Ice cream. That’s how Sallie Jones, one half of Gippsland Jersey, parses memories of growing up in idyllic Lakes Entrance, in East Gippsland, Victoria, before her dad, the dairy farmer Michael Bowen, tragically took his own life in 2016. “He’d flick a big chunk of freshly churned ice cream onto the back of your hand,” she recalls. “Ice cream on tap…. It was the childhood that children could only dream of.”
One of four kids, Jones was raised among milking cows, a third-generation dairy farmer in training. After briefly living in Melbourne, where she worked in public relations, she founded Aphrodite Bath Milk with her dad, selling organic raw milk for cosmetic use and preparing, unknowingly, to step out of his shadow and into his shoes. Her father’s three-year battle with depression, suffered largely in silence, followed. His untimely passing coincided with a national dairy crisis that saw thousands of farmers spiral into debt — and jolted Jones to lead the region’s about-face.
A chance conversation with the farmer Steve Ronalds at the Warragul Farmers Market, which Jones also co-founded, inspired the pair to create a dairy company with a difference. Within months of Bowen’s death, Gippsland Jersey was bottled. “I remember having this amazing belief and knowing I will turn this into something good,” Jones, now 41, reflects of channelling her grief into an opportunity for healing. “That his life, there isn’t a ‘full stop’ after Michael Bowen.” She takes solace in carrying on his legacy, creating “many of the things he wanted to achieve”.
The company, which celebrated its fifth anniversary in September, has a threefold mission: ensuring fair pay for farmers; quashing the stigma attached to mental health prob- lems; and performing random acts of kindness. A calendar the company produces weaves these strands together, spotlighting the experiences of 12 dairy farmers to normalise conversations about mental health. Their stories paint a bleak picture: the region has been devastated by drought, pay cuts, bushfires, floods and the pandemic. It’s vital their voices are heard.
“Mental health is a pandemic in our country, especially in more remote areas involved in agriculture, because it’s very blokey and there’s a lot of ego,” Jones says. As a woman at the helm, she’s bent on dismantling cultural old-think. “It’s the bravest thing for a man to be honest with how he’s at and to be able to speak freely.”
Jones says premium milk is a conduit for meaningful action. Gippsland Jersey’s products have the seal of approval from Melbourne’s finest dining establishments, including Attica and Vue de Monde, but measurable impact within the community is sine qua non. “If we can use our business as a platform to help others along the way, that’s what gives us ultimate joy,” she says. She has witnessed the power of community firsthand: when a milk processor suddenly cut ties with the business, giving Jones one month to find an alternative dairy plant, Gippsland Jersey raised $110,000 in three weeks, with customers pre-pur- chasing bottles of milk. Their support proved to Jones a steadfast loyalty to the local industry and a hankering for a milk brand laser-focused on boosting morale.

◆ **TASK 1**: Transcribe the Gippsland Jersey article from "The company, which" down to "voices are heard.".
◆ **TASK 2**: Write the next part of the Gippsland Jersey article, starting after its final sentence.
The rows after this text aren't needed for anything here.

◆ **PROVIDED MATERIAL**:

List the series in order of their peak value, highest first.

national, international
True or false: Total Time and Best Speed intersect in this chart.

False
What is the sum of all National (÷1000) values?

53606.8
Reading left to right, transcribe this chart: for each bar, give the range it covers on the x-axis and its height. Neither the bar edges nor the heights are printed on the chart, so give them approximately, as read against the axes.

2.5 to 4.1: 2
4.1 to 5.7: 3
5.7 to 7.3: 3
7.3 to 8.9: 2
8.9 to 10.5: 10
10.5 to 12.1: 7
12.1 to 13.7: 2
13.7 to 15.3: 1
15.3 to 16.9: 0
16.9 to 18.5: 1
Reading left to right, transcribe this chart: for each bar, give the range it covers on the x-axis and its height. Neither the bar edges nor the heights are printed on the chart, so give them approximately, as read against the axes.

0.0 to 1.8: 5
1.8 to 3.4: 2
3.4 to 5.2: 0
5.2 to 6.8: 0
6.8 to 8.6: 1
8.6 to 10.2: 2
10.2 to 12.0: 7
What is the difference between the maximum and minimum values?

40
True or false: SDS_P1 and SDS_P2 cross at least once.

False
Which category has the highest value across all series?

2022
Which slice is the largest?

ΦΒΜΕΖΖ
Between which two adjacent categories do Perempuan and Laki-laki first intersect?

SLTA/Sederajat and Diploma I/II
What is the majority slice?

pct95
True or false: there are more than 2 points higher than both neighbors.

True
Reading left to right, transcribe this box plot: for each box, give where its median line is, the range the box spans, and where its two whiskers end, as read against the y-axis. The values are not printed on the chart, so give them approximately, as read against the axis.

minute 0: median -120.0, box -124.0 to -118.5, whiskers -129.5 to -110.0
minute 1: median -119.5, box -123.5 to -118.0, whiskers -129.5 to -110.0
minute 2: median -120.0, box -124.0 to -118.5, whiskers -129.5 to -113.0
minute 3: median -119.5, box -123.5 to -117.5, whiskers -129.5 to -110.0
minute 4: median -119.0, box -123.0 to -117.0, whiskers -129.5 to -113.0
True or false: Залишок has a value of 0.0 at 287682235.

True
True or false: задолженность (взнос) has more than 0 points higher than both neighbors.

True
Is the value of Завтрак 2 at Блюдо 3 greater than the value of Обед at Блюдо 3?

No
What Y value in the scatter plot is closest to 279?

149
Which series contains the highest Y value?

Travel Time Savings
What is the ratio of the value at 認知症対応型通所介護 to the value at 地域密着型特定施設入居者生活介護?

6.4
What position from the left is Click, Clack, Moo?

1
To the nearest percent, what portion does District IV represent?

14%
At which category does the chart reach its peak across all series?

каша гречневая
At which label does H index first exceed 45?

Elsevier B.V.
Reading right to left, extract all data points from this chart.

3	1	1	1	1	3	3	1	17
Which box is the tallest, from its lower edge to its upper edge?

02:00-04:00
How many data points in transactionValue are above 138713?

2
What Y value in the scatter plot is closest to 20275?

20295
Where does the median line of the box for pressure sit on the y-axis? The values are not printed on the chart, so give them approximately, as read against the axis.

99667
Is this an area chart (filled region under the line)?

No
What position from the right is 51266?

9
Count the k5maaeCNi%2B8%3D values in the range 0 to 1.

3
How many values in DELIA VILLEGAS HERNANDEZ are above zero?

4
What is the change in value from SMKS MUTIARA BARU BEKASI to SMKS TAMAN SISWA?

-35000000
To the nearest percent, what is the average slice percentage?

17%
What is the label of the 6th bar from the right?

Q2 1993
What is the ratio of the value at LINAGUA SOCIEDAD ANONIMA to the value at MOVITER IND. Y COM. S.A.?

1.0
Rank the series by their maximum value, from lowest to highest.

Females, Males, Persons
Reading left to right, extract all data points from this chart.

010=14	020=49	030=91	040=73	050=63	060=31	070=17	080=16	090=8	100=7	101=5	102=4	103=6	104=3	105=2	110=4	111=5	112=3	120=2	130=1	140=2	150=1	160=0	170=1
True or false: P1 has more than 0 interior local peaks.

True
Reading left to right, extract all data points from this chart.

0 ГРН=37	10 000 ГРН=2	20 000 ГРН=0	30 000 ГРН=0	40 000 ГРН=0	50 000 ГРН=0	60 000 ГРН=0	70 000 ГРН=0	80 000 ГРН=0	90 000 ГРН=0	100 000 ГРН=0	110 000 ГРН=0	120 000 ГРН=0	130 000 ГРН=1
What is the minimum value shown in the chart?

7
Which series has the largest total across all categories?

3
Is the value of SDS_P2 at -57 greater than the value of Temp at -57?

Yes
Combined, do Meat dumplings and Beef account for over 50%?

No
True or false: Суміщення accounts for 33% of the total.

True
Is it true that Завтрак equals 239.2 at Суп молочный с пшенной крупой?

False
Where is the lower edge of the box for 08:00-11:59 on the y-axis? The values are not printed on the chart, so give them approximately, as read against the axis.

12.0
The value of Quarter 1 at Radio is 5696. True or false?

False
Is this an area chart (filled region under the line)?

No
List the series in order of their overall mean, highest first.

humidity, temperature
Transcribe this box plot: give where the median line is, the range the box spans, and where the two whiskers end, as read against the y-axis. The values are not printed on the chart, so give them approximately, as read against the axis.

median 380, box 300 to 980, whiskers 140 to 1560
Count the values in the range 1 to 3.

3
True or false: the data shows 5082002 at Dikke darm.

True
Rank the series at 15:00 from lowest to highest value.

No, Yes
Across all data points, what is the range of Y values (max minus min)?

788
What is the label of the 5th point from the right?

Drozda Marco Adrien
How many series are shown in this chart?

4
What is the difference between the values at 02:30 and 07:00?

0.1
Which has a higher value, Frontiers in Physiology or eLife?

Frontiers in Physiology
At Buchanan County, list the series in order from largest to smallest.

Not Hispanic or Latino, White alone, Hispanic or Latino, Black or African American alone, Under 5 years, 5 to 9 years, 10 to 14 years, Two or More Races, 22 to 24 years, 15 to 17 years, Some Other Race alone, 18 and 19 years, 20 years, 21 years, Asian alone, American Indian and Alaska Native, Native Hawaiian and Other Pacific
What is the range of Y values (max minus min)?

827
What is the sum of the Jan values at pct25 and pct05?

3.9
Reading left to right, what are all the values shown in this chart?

◆ **RESULT 1**:
The company, which celebrated its fifth anniversary in September, has a threefold mission: ensuring fair pay for farmers; quashing the stigma attached to mental health prob- lems; and performing random acts of kindness. A calendar the company produces weaves these strands together, spotlighting the experiences of 12 dairy farmers to normalise conversations about mental health. Their stories paint a bleak picture: the region has been devastated by drought, pay cuts, bushfires, floods and the pandemic. It’s vital their voices are heard.

◆ **RESULT 2**:
Jones says her father’s passing clarified her calling and equipped her with an antenna for detecting struggle in others. “I’m totally comfort- able in asking people the hard questions — and hearing if they’re not OK, too,” she says. “Mental health is everyone’s responsibility and we have to go on the journey with people.” She advises approaching others on their own turf to encourage a better reception; to meet people where they’re most comfortable. Her understanding has been honed from a unique vantage point, after all: sitting in the chair her dad sat in, at his desk, in his office. She says, “I’m writing chapter two of the story he began.”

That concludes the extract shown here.